*** Text segment ***
Perhaps the City could condemn the awful building in the 1100 block of Broadway which used to house the rug store, Galleria de Farsh? Having a sensible, nicely designed building there with access to store fronts would be a big help. Allowing a few more restaurants or food places on Broadway would be ideal. The grocery store at Paloma is a mess and having a nicer, well-maintained food place there would also be great.
Most of the store fronts on Broadway are fairly small, so this naturally limits the interest of big 'chain' sort of places.

I'm not sure that Broadway wants the big chain stores. Burlingame Avenue repells some, because it has so many. I think the people who frequent Broadway see plenty of room for improvement, but I'm not sure they see it in the form of chains.

The biggest obstacle that I see is coming from the look of the street. There is nothing wrong with charming and old-fashioned, but some areas look dowdy, (particularly the numerous nail and hair salons.) There are easy fixes for this. I find that it is very hard to see into the stores and restaurants, with few exception. It looks "closed". I frequent a few stores on Broadway, but would have difficulties reciting the remainder of the stores and restaurants, because they lack that open "bistro-like" feel. Perhaps the narrow sidewalks preclude this, but I think it could visually be done be more vitrine space, open window look.

To continue, how can people frequent Broadway, when they don't really know what is there? I do not mean to be disrespectful of any of the store owners, I just find some stores very difficult to see into. Much in the way that Cohen last night advocated an increase in awareness of services on Burlingame Avenue, the same needs to happen on Broadway. I'm embarrassed to say that I only can name a couple of restaurants on that street, as well as a few cute shops, the others are a blurr, and yes, the rug store is pathetic.

Yesterday I spent an hour on Santa Cruz Ave. in Menlo Park. I've always liked that street, and it has remained the same in character for at least the past few decades. There are few, if any chains (because the University Mall sits very close by). But I also noted that there aren't any empty commercial spaces. Most are independents and they vary in wares: lampshades, lighting, lots of home decor shops, rugs, furniture, bakeries (lots of bagel shops), a real Ace Hardware and stationery store. Behind the main street are both Draegers and Trader Joes, almost hidden. Also parking is free.
*** Data for review ***
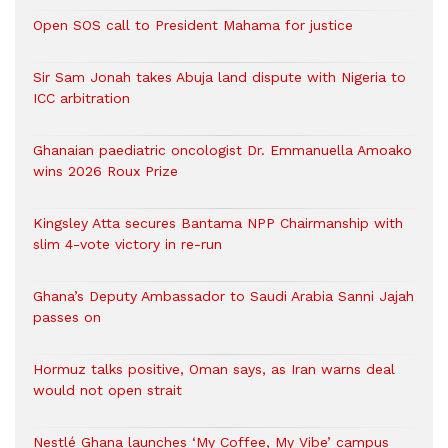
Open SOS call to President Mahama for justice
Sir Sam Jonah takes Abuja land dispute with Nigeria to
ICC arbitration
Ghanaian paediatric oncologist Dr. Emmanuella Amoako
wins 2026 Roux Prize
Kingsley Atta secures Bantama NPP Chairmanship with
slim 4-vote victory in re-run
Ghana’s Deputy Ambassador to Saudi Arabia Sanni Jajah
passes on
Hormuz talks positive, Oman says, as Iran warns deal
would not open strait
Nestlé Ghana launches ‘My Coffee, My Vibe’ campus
***
Complete the following:
a. In the comment on Broadway's shops, what explanation does the writer give for big chain stores showing little interest in Broadway?
b. Reproduce everything in the comment on Broadway's shops from "I'm not sure that" down to "form of chains.".
c. Take the comment on Broadway's shops further, picking up after its final sentence.

Results of the tasks:
a. Most of the store fronts on Broadway are fairly small, which naturally limits the interest of big chain-type places.

b.
I'm not sure that Broadway wants the big chain stores. Burlingame Avenue repells some, because it has so many. I think the people who frequent Broadway see plenty of room for improvement, but I'm not sure they see it in the form of chains.

c.
Just as in Burlingame, there are quite a few transients on their Avenue. I talked to a merchant of Swiss merchandise (talk about eclectic mixes) and she also mentioned the high rents being problematic, yet somehow, all the storefronts are full and teaming with people. Her only real complaint was that they have had too many rug stores in the past. Apparently, the city put an end to that, but I don't know how. As was suggested by several last evening, this city needs to do some homework and find out how other similar cities handle all of these issues. There's some amount of arrogance in thinking that we cannot learn things from other places, and I hope we are more humble than that.


That building on the 1100 block of Broadway just went before council to allow a second realtor's office to move in on the street. Why on earth would you condemn it? The scary thing is the attitude of some candidates trying to take so much control over private property. With the prices people pay out here you would think there would be more passion about the fact that blood, sweat and tears have gone into making any property investment pay off.

Instead Russ Cohen wants to limit store size to force larger retailers off the main avenues and somehow allow smaller retailers to move in. Sounds like an economic disaster to me. Private property and council control over it seems to be the single most important issue in the election. Residents should take notice. The idea seems to be to start by controlling business property but would massive control over residential property be far behind?

On the other side of the coin Anne Keighran wants more national chains on Broadway but couldn't that make Broadway Avenue parallel Burlingame Avenue? Couldn't that promote the same kind of rent increase problems facing the smaller businesses on Burlingame Ave? This may be unavoidable anyways.

I haven't said it in a while but I think the current make-ups of the streets are actually very benefical to the city and doesn't require much change other than growth onto Howard and Chapin. The Safeway project is kind of holding up change on Howard. The empty storefronts on the south side of Burlingame Ave disturb many people. I don't think it is a sign of trouble just a sign of high rents. Half the block is in development and I would wager the other empty storefronts will be filled in quickly enough when the landlord gets his price (as is his option to hold out for - tax write-offs and all).

It always seems to be about more restaurants, movie theatres and grocery stores. But it takes a lot more for a city to function as a whole than just focusing on comfort for residents. But maybe those are the issues that get people elected.


I too think Cohen's idea of limiting store size... is totally unreasonable. If national chains are willing to pay for the high rent, so be it. Isn't this is a free market society? Why limits property owners' rights to rent?

Thanks for the update, Fred. I'm glad to hear we will finally see some activity at the rug store. What was it, 2 years empty. I remember a council meeting about that building, where the high price tag per sq. ft. was brought up. Maybe he/she finally reduced the cost.

I also doubt you were at the meeting last night, because that is not what Russ Cohen said. He said cities can and do control sizes of stores, that it should be looked into, though on our Avenue, the train has already long passed.

By the way, cities like ours have reduced sizes of buildings (at least made the permits conditional use) and have encouraged chains on side streets, not main streets. Our downtown is the opposite. He alluded to the fact that many of our smaller stores have become one large store, because there are no size limits. As a resident, I like to see more stores, not fewer.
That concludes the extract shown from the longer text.